2AS systems completed faster, but the DSGs were shallow, often collapsing the entire system into one or two vague blocks.

14. Why Multi-Agent Systems (MAS) Enhance Design Granularity

MAS offers benefits including:

• Role specialization (e.g., one agent extracts requirements, another writes code)

• Built-in error correction (agents can reflect or challenge earlier steps)

• Persistent memory via DSG

This results in deeper system understanding, although at the cost of increased coordination.

15. The Role of Reasoning-Distilled LLMs

DeepSeek R1 70B proved especially valuable due to:

• Chain-of-thought generation

• Consistent completion detection

• High logical accuracy in decomposition tasks

Its training method—reinforcement learning without supervised fine-tuning—may be a game-changer in agentic design.

16. Limitations of Current Systems

Despite promising results, key limitations persist:

• Low requirement recall (<20%)

• Incomplete simulator functionality

• Lack of visual design feedback

• No integration with CAD or real-world simulators

These systems are still prototypes, not replacements for engineering teams.

17. Recommendations for Future Development

To improve performance:

1. Add retrieval-augmented generation to fetch relevant design cases

2. Incorporate feedback loops from real simulators (e.g., MATLAB, SolidWorks)

3. Train with engineering-specific corpora, not just internet data

4. Develop agent memory banks to recall design history across sessions

5. Explore graph neural networks for DSG refinement

18. Implications for Engineering Education and Practice

Agentic LLMs offer potential benefits in:

• Rapid ideation for student projects

• Teaching functional decomposition

• Creating documentation and test benches

• Translating requirements into functional blocks

They could become teaching assistants or design collaborators in the near future.

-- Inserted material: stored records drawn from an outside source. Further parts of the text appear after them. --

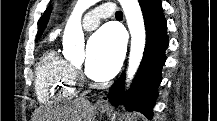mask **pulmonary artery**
Instances as JSON below:
<instances>
[{"label":"pulmonary artery","mask_w":217,"mask_h":121,"mask_svg":"<svg viewBox=\"0 0 217 121\" xmlns=\"http://www.w3.org/2000/svg\"><path fill=\"white\" fill-rule=\"evenodd\" d=\"M114 9L113 3H105L89 11L82 20L83 28L87 31L96 29L101 20L113 16Z\"/></svg>","instance_id":"e3ab8cb5"}]
</instances>
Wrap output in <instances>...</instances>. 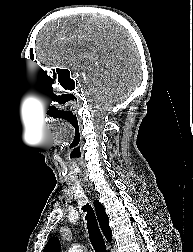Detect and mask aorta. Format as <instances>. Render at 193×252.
Returning <instances> with one entry per match:
<instances>
[{"label":"aorta","mask_w":193,"mask_h":252,"mask_svg":"<svg viewBox=\"0 0 193 252\" xmlns=\"http://www.w3.org/2000/svg\"><path fill=\"white\" fill-rule=\"evenodd\" d=\"M68 252H83V250L81 249V247L79 245L73 244Z\"/></svg>","instance_id":"obj_1"}]
</instances>
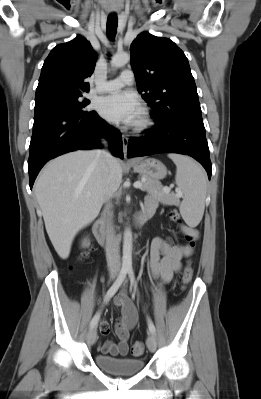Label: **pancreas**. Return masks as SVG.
Wrapping results in <instances>:
<instances>
[{
  "mask_svg": "<svg viewBox=\"0 0 261 399\" xmlns=\"http://www.w3.org/2000/svg\"><path fill=\"white\" fill-rule=\"evenodd\" d=\"M145 181L142 182V190L147 191L149 194L157 197L164 204H171L177 200V196L167 193L158 180L144 177Z\"/></svg>",
  "mask_w": 261,
  "mask_h": 399,
  "instance_id": "pancreas-1",
  "label": "pancreas"
}]
</instances>
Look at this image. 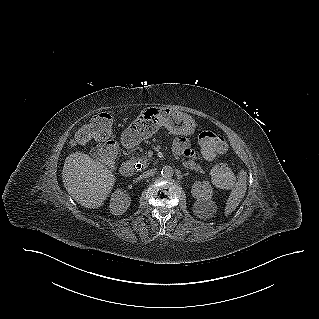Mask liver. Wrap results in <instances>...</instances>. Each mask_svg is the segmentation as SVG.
<instances>
[{
  "label": "liver",
  "mask_w": 319,
  "mask_h": 319,
  "mask_svg": "<svg viewBox=\"0 0 319 319\" xmlns=\"http://www.w3.org/2000/svg\"><path fill=\"white\" fill-rule=\"evenodd\" d=\"M62 179L68 194L81 206L92 209L102 206L116 181L103 163L78 151L65 159Z\"/></svg>",
  "instance_id": "1"
}]
</instances>
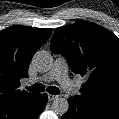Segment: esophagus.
Masks as SVG:
<instances>
[{
	"mask_svg": "<svg viewBox=\"0 0 119 119\" xmlns=\"http://www.w3.org/2000/svg\"><path fill=\"white\" fill-rule=\"evenodd\" d=\"M56 98H58V95L48 94V100L49 101H53Z\"/></svg>",
	"mask_w": 119,
	"mask_h": 119,
	"instance_id": "esophagus-1",
	"label": "esophagus"
}]
</instances>
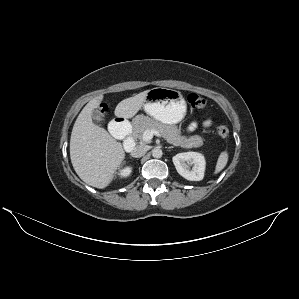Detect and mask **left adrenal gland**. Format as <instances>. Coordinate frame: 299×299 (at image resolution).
Wrapping results in <instances>:
<instances>
[{
    "instance_id": "obj_1",
    "label": "left adrenal gland",
    "mask_w": 299,
    "mask_h": 299,
    "mask_svg": "<svg viewBox=\"0 0 299 299\" xmlns=\"http://www.w3.org/2000/svg\"><path fill=\"white\" fill-rule=\"evenodd\" d=\"M174 148L173 146H169L168 149Z\"/></svg>"
}]
</instances>
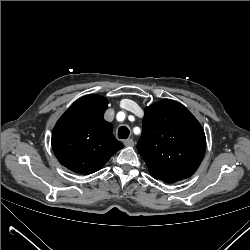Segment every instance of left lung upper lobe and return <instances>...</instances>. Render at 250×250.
<instances>
[{
    "label": "left lung upper lobe",
    "instance_id": "left-lung-upper-lobe-1",
    "mask_svg": "<svg viewBox=\"0 0 250 250\" xmlns=\"http://www.w3.org/2000/svg\"><path fill=\"white\" fill-rule=\"evenodd\" d=\"M205 133L182 104L163 99L145 108L137 150L155 179L166 183L189 178L203 160Z\"/></svg>",
    "mask_w": 250,
    "mask_h": 250
}]
</instances>
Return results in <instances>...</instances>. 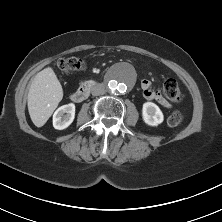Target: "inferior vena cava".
<instances>
[{
    "mask_svg": "<svg viewBox=\"0 0 222 222\" xmlns=\"http://www.w3.org/2000/svg\"><path fill=\"white\" fill-rule=\"evenodd\" d=\"M106 92V87L102 83H98L91 88V93L93 96L103 95Z\"/></svg>",
    "mask_w": 222,
    "mask_h": 222,
    "instance_id": "602c4592",
    "label": "inferior vena cava"
}]
</instances>
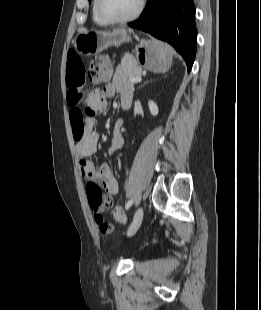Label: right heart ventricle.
<instances>
[{
  "mask_svg": "<svg viewBox=\"0 0 261 310\" xmlns=\"http://www.w3.org/2000/svg\"><path fill=\"white\" fill-rule=\"evenodd\" d=\"M92 17H93V21L99 25V26H107L108 23H106L105 21H103L97 14L96 9H95V0H93V4H92Z\"/></svg>",
  "mask_w": 261,
  "mask_h": 310,
  "instance_id": "e07e8e85",
  "label": "right heart ventricle"
}]
</instances>
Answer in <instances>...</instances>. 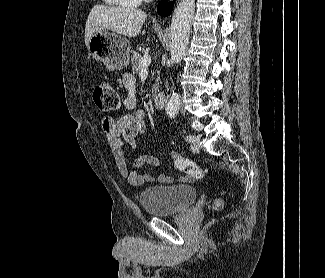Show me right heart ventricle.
Wrapping results in <instances>:
<instances>
[{"label": "right heart ventricle", "instance_id": "obj_1", "mask_svg": "<svg viewBox=\"0 0 325 278\" xmlns=\"http://www.w3.org/2000/svg\"><path fill=\"white\" fill-rule=\"evenodd\" d=\"M107 4L120 8H135L141 0H104Z\"/></svg>", "mask_w": 325, "mask_h": 278}]
</instances>
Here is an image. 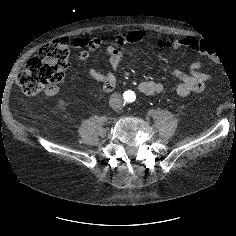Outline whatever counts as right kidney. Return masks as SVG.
I'll return each instance as SVG.
<instances>
[{
	"mask_svg": "<svg viewBox=\"0 0 236 236\" xmlns=\"http://www.w3.org/2000/svg\"><path fill=\"white\" fill-rule=\"evenodd\" d=\"M61 106H63V104H62V103H60V104H59V107H61Z\"/></svg>",
	"mask_w": 236,
	"mask_h": 236,
	"instance_id": "obj_1",
	"label": "right kidney"
}]
</instances>
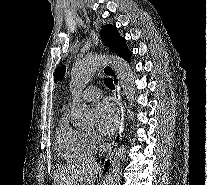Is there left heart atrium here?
Wrapping results in <instances>:
<instances>
[{"label":"left heart atrium","mask_w":207,"mask_h":185,"mask_svg":"<svg viewBox=\"0 0 207 185\" xmlns=\"http://www.w3.org/2000/svg\"><path fill=\"white\" fill-rule=\"evenodd\" d=\"M98 131L103 136H111L119 125V110L109 99L103 100L95 108Z\"/></svg>","instance_id":"obj_1"}]
</instances>
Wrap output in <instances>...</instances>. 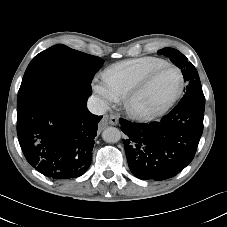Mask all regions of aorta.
Segmentation results:
<instances>
[{
  "label": "aorta",
  "instance_id": "aorta-1",
  "mask_svg": "<svg viewBox=\"0 0 227 227\" xmlns=\"http://www.w3.org/2000/svg\"><path fill=\"white\" fill-rule=\"evenodd\" d=\"M102 138L107 143H117L121 139V131L116 127H107L102 132Z\"/></svg>",
  "mask_w": 227,
  "mask_h": 227
}]
</instances>
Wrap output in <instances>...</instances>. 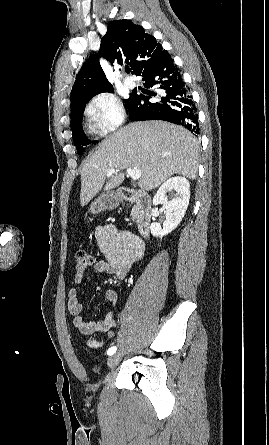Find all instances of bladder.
Listing matches in <instances>:
<instances>
[{
  "mask_svg": "<svg viewBox=\"0 0 269 445\" xmlns=\"http://www.w3.org/2000/svg\"><path fill=\"white\" fill-rule=\"evenodd\" d=\"M91 371L95 374H99L101 372V368L99 366H92Z\"/></svg>",
  "mask_w": 269,
  "mask_h": 445,
  "instance_id": "bladder-1",
  "label": "bladder"
}]
</instances>
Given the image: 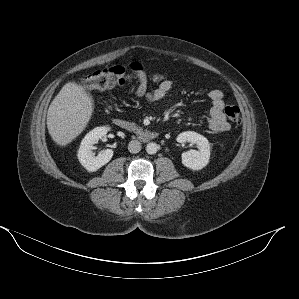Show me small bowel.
<instances>
[{
	"instance_id": "small-bowel-1",
	"label": "small bowel",
	"mask_w": 299,
	"mask_h": 299,
	"mask_svg": "<svg viewBox=\"0 0 299 299\" xmlns=\"http://www.w3.org/2000/svg\"><path fill=\"white\" fill-rule=\"evenodd\" d=\"M133 71L137 72L139 76L138 85L135 91V96L143 102H159L170 91L172 84L170 81H162L155 88L148 87V80L143 72L141 65L138 62L132 64ZM211 100V107L209 113V128L214 133H224L229 130L230 124L227 121L224 109L223 92L219 89H213L209 92Z\"/></svg>"
}]
</instances>
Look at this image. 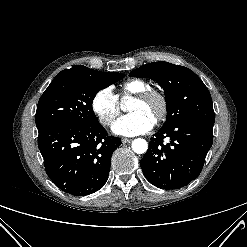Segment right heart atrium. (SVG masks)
<instances>
[{
	"label": "right heart atrium",
	"instance_id": "1",
	"mask_svg": "<svg viewBox=\"0 0 247 247\" xmlns=\"http://www.w3.org/2000/svg\"><path fill=\"white\" fill-rule=\"evenodd\" d=\"M91 108L99 122L110 126L120 114L118 97L108 87L98 90L92 98Z\"/></svg>",
	"mask_w": 247,
	"mask_h": 247
}]
</instances>
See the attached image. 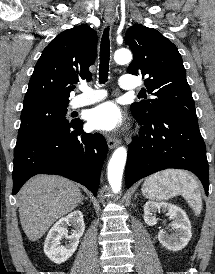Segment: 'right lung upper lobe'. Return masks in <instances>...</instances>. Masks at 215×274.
<instances>
[{
	"instance_id": "cb5924a9",
	"label": "right lung upper lobe",
	"mask_w": 215,
	"mask_h": 274,
	"mask_svg": "<svg viewBox=\"0 0 215 274\" xmlns=\"http://www.w3.org/2000/svg\"><path fill=\"white\" fill-rule=\"evenodd\" d=\"M97 35L87 25L67 29L43 50L35 65L23 108L43 103H69L70 92L80 79L90 81Z\"/></svg>"
}]
</instances>
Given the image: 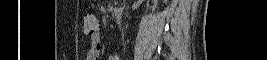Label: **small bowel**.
Listing matches in <instances>:
<instances>
[{
  "instance_id": "obj_1",
  "label": "small bowel",
  "mask_w": 267,
  "mask_h": 60,
  "mask_svg": "<svg viewBox=\"0 0 267 60\" xmlns=\"http://www.w3.org/2000/svg\"><path fill=\"white\" fill-rule=\"evenodd\" d=\"M101 52V37L99 32L90 36V47L88 49L86 59L87 60H98L99 54ZM122 56L118 52L111 53L107 60H121Z\"/></svg>"
}]
</instances>
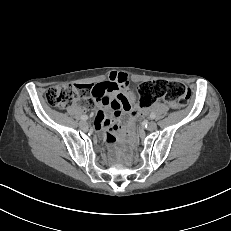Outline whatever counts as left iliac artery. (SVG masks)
I'll return each mask as SVG.
<instances>
[{
  "label": "left iliac artery",
  "mask_w": 231,
  "mask_h": 231,
  "mask_svg": "<svg viewBox=\"0 0 231 231\" xmlns=\"http://www.w3.org/2000/svg\"><path fill=\"white\" fill-rule=\"evenodd\" d=\"M150 118H151V119H154V118H155V114H154V113H151V114H150Z\"/></svg>",
  "instance_id": "1"
}]
</instances>
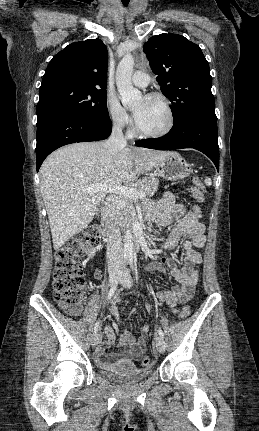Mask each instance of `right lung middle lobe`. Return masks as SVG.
<instances>
[{
  "instance_id": "obj_1",
  "label": "right lung middle lobe",
  "mask_w": 259,
  "mask_h": 431,
  "mask_svg": "<svg viewBox=\"0 0 259 431\" xmlns=\"http://www.w3.org/2000/svg\"><path fill=\"white\" fill-rule=\"evenodd\" d=\"M38 119L57 111H71L94 118H108L106 89L52 83L39 91Z\"/></svg>"
}]
</instances>
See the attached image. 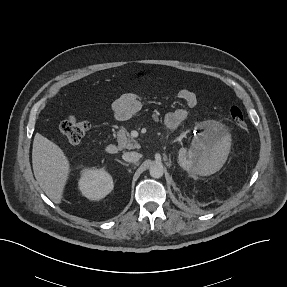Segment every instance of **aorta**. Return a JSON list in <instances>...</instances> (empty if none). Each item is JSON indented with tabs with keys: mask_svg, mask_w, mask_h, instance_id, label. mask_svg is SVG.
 I'll list each match as a JSON object with an SVG mask.
<instances>
[{
	"mask_svg": "<svg viewBox=\"0 0 287 287\" xmlns=\"http://www.w3.org/2000/svg\"><path fill=\"white\" fill-rule=\"evenodd\" d=\"M150 175L153 178H161L164 174V168L161 164H154L149 169Z\"/></svg>",
	"mask_w": 287,
	"mask_h": 287,
	"instance_id": "aorta-1",
	"label": "aorta"
}]
</instances>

19. The Future of Agentic Design Tools

We are entering a new era where LLMs:

• Don’t just respond, but collaborate

• Maintain task states and design intent

• Work in teams of agents with different goals

• Deliver structured designs ready for validation or prototyping

Such systems could democratize engineering design, enabling global participation and rapid innovation.

20. Conclusion

This comprehensive evaluation of agentic LLM systems in conceptual systems engineering design reveals both exciting capabilities and sobering limitations. Multi-agent orchestration improves design fidelity, while reasoning-distilled models like DeepSeek R1 70B are crucial for workflow reliability.

However, until requirement coverage and code functionality improve, these tools will remain augmentative, not autonomous. With targeted improvements, agentic LLMs could transform not just design workflows but how we define creativity and engineering itself.